In 2016, Project Medishare was able to purchase a discounted M-Turbo through Sonosite SoundCaring and bring it to Haiti. This past spring, we once again were able to donated two M-Turbo ultrasound machines to the ICU/PICU staff at Hospital Bernard Mevs, and to the OB department in Marie Cherie Health Center in Marmont.

This is a report about my latest trip to Haiti, which took place this this spring.

Fast results, immediate impact with POCUS

Sometimes, it is the simplest things can make a tremendous difference. I began my journey to help the Haitian people in November of 2010. At the time, there were no Haitian physicians able to staff the ER at Hospital Bernard Mevs in Port Au Prince.

Today, it is staffed 24/7 with Haitian physicians.

On this most recent trip to Haiti, we delivered a donated machine to Hospital Bernard Mevs before we attended the OB clinic in the countryside.

When we returned to Port Au Prince 3 days later, the ER physician (had trained on the M-Turbo on one of our prior visits) told us about a 29 year-old patient who had arrived in the interim with a gunshot wound to the abdomen.
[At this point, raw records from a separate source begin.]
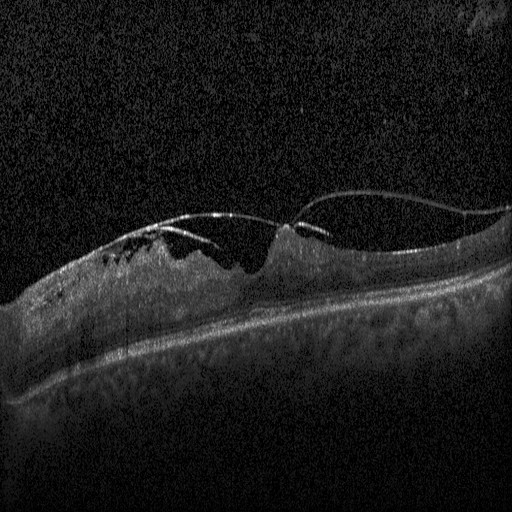
Instrument: Heidelberg Spectralis · SD-OCT · fovea-centered · retinal OCT B-scan
Assessment: DME.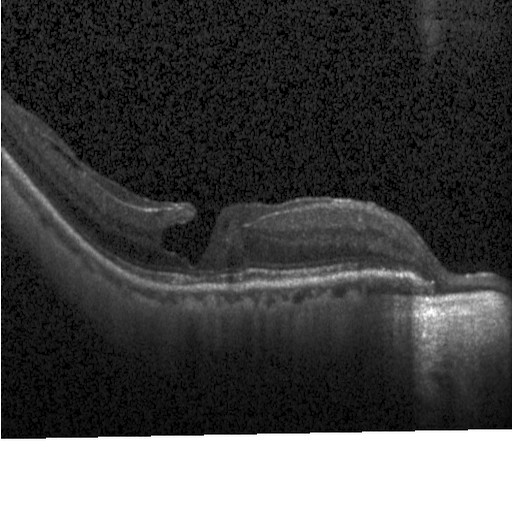 The scan shows diabetic macular edema (DME).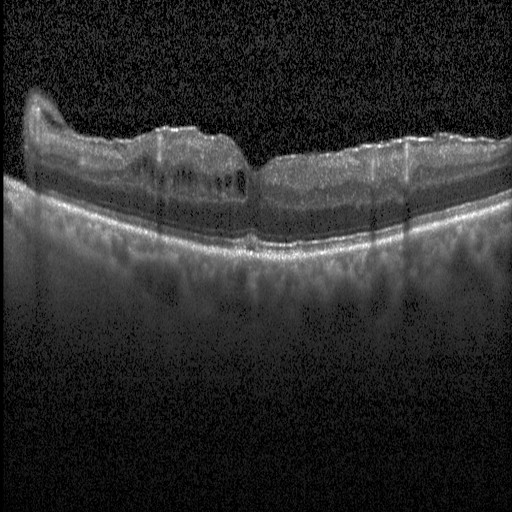
OCT scan showing DME.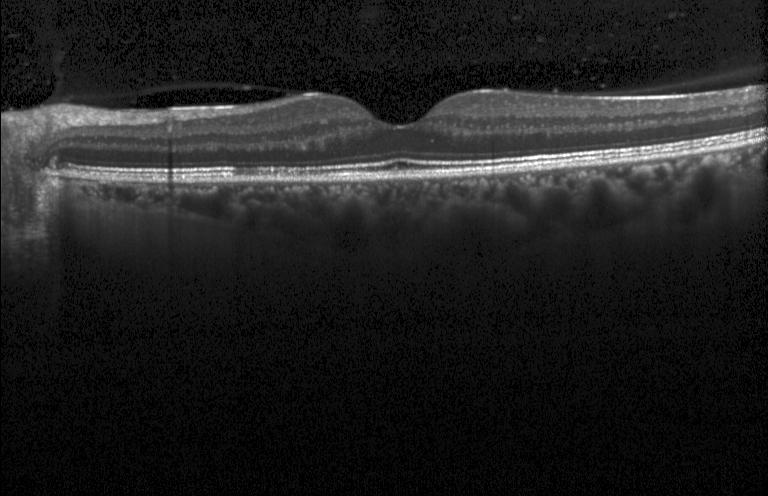
OCT B-scan — Finding: neither CNV, DME, nor drusen.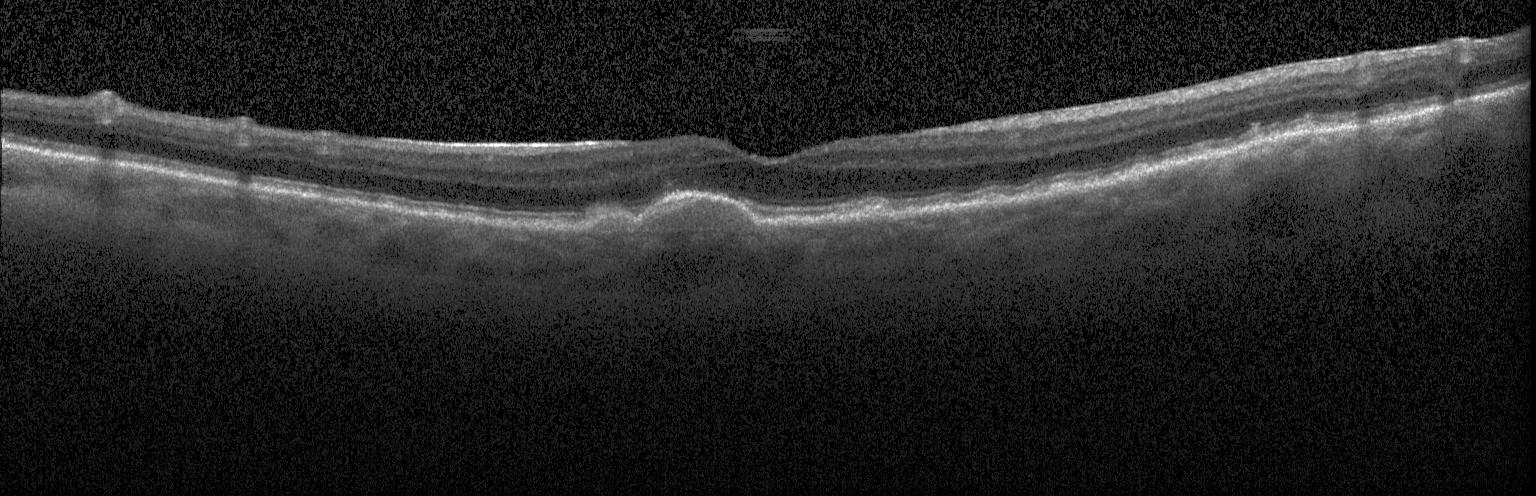

OCT line scan, Heidelberg Spectralis, fovea-centered.
The scan shows drusen.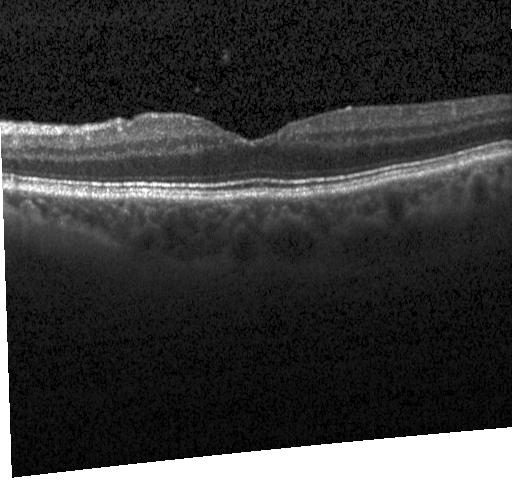 Retinal OCT cross-section showing neither CNV, DME, nor drusen.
She performed a FAST exam, saw free fluid, and the patient was in the OR in less than an hour. He survived, in large part because of the M-Turbo.
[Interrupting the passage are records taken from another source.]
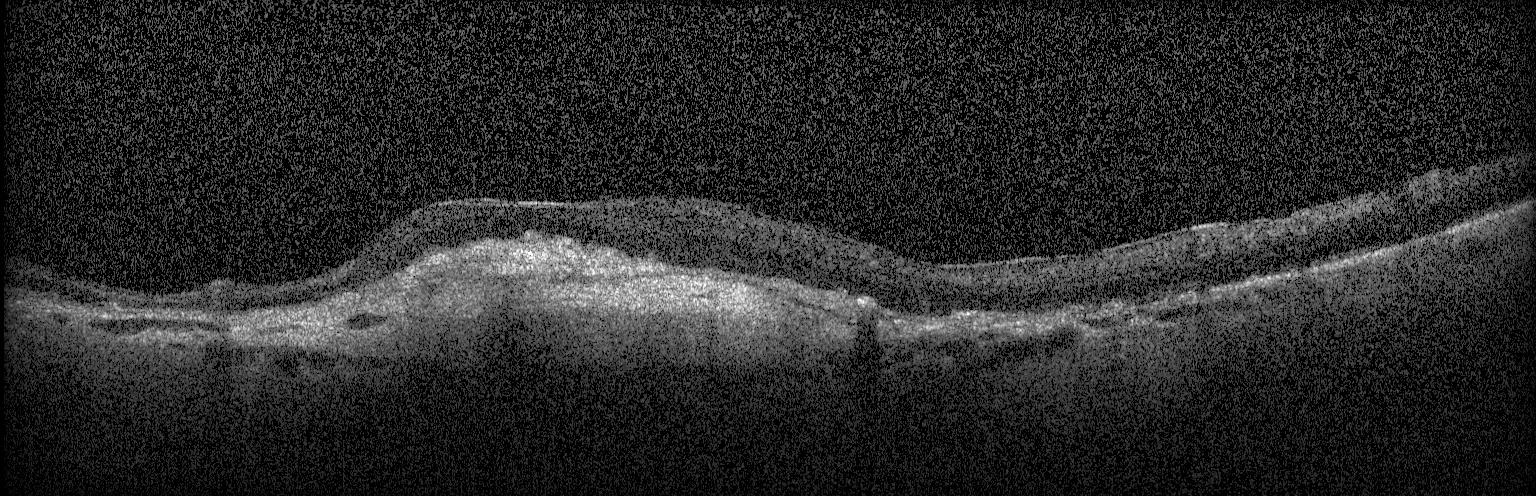
Dx: a choroidal neovascular membrane.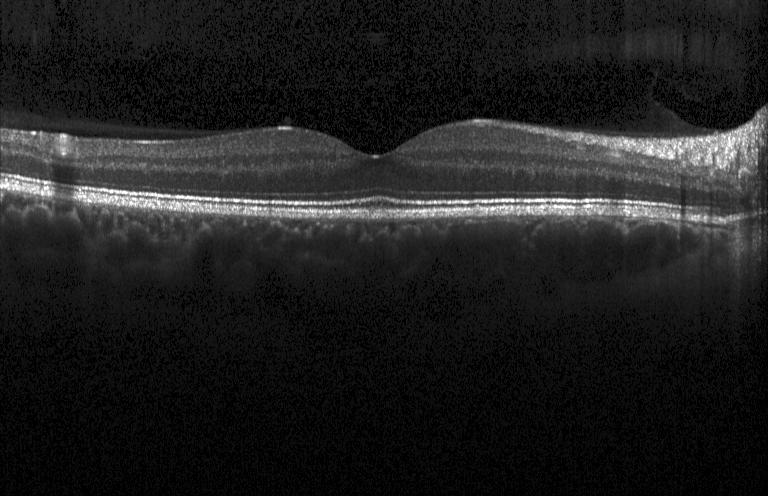

OCT line scan. OCT finding: neither CNV, DME, nor drusen.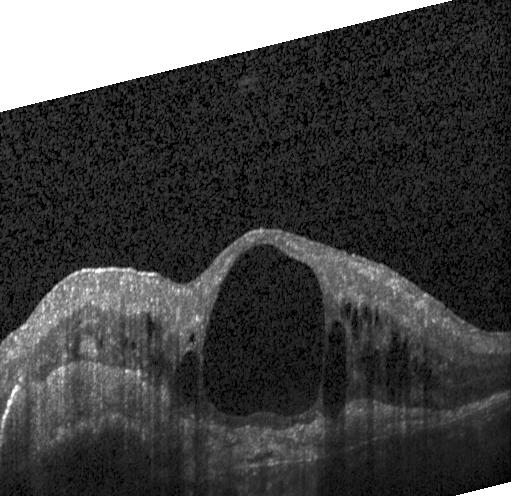 Optical coherence tomography scan
Finding: choroidal neovascularization.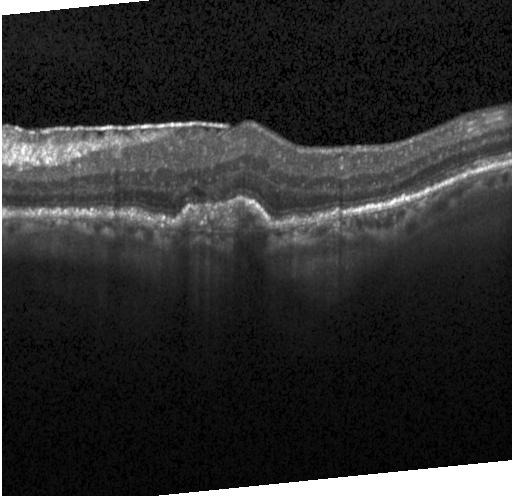
OCT B-scan; through the macula; SD-OCT. Diagnosis: choroidal neovascularization (CNV).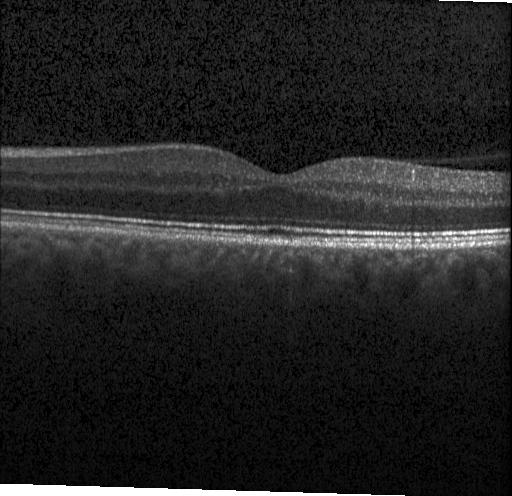 OCT finding: neither choroidal neovascularization, diabetic macular edema, nor drusen.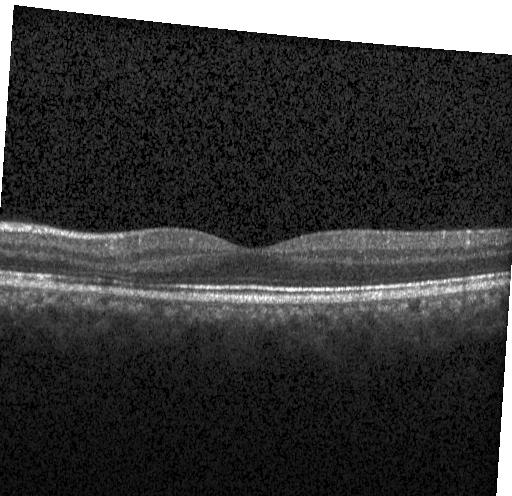 Retinal OCT cross-section · macular scan · acquired on a Heidelberg Spectralis · spectral-domain OCT.
Assessment: neither CNV, DME, nor drusen.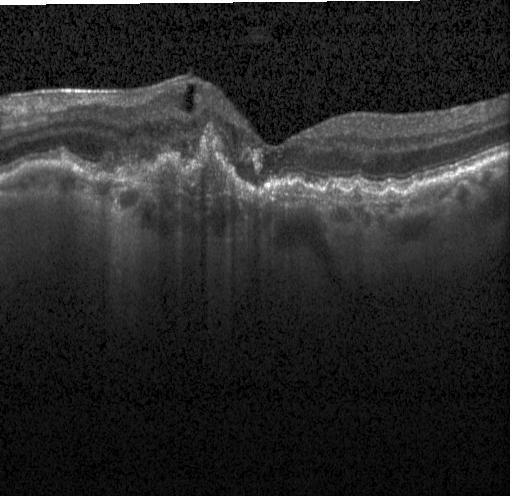 Acquired on a Heidelberg Spectralis; SD-OCT; optical coherence tomography B-scan. Dx: a choroidal neovascular membrane.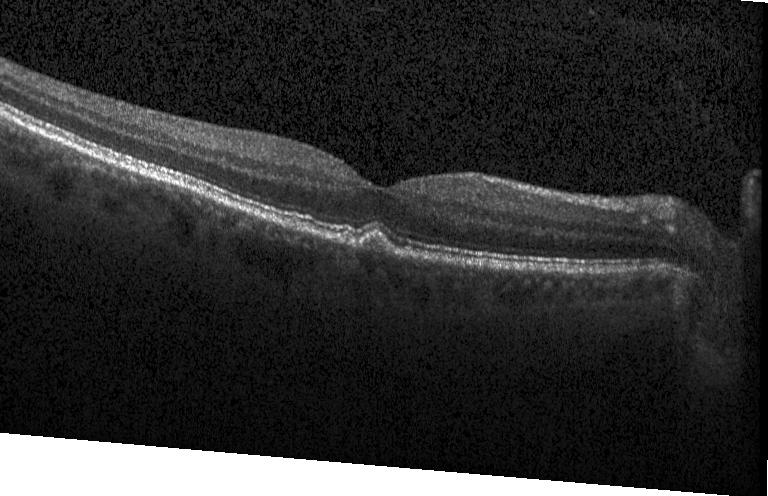 Diagnosis: sub-RPE drusenoid deposits.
Examples like this are what push me to return to Haiti to teach point-of-care ultrasound skills.

Enthusiasm for highly usable machines

Project Medishare arrived at an obstetrics clinic in rural Haiti to present them with the second M-Turbo. We wondered if these practitioners could learn to use the ultrasound effectively and influence the high rate of maternal and infant mortality.

Was the process too complicated to learn in just a few days of lessons?

We immediately began teaching obstetric point-of-care ultrasound, and it was amazing to see their excitement.

The grateful staff made it clear that, just by virtue of having ultrasound available in this rural setting, more women would come to the clinic, and more births would occur in a supervised medical setting. In a country where the infant mortality rate is 10 times that of the US, and less than 1/3 of Haitian births occur in with any medical assistance, it is clear there was a desperate need for this technology.

In addition to saving lives, it is incredibly gratifying to see the excitement of the Haitian providers as they learn to use POCUS. They know that they are being trained on state-of-the-art equipment that is virtually non-existent in most of Haiti. The excitement is palpable in the room as we teach, and often, staff would stay well into the evening, long past the end of their shift, just to learn as much as possible.

Patients in the OB clinic waited 5-6 hours just to get to see the ultrasound of their babies.

Sometimes, it is easy to lose sight of the profound effects that good medical care can provide; and then you see the appreciation of the people who are affected by it. The effects of these donated M-Turbo ultrasound machines have been immediate, profound, and impactful. Lives have already been saved, and countless more lives will be saved. It’s why Project Medishare is committed to continuing our twice-annual trips to Haiti.

Your Global Health and SoundCaring programs are having a tremendous impact around the world. On behalf of Project Medishare, and its affiliates in Thomonde and Port Au Prince, please accept our heartfelt thanks for your support of medical care in all parts of the developing world.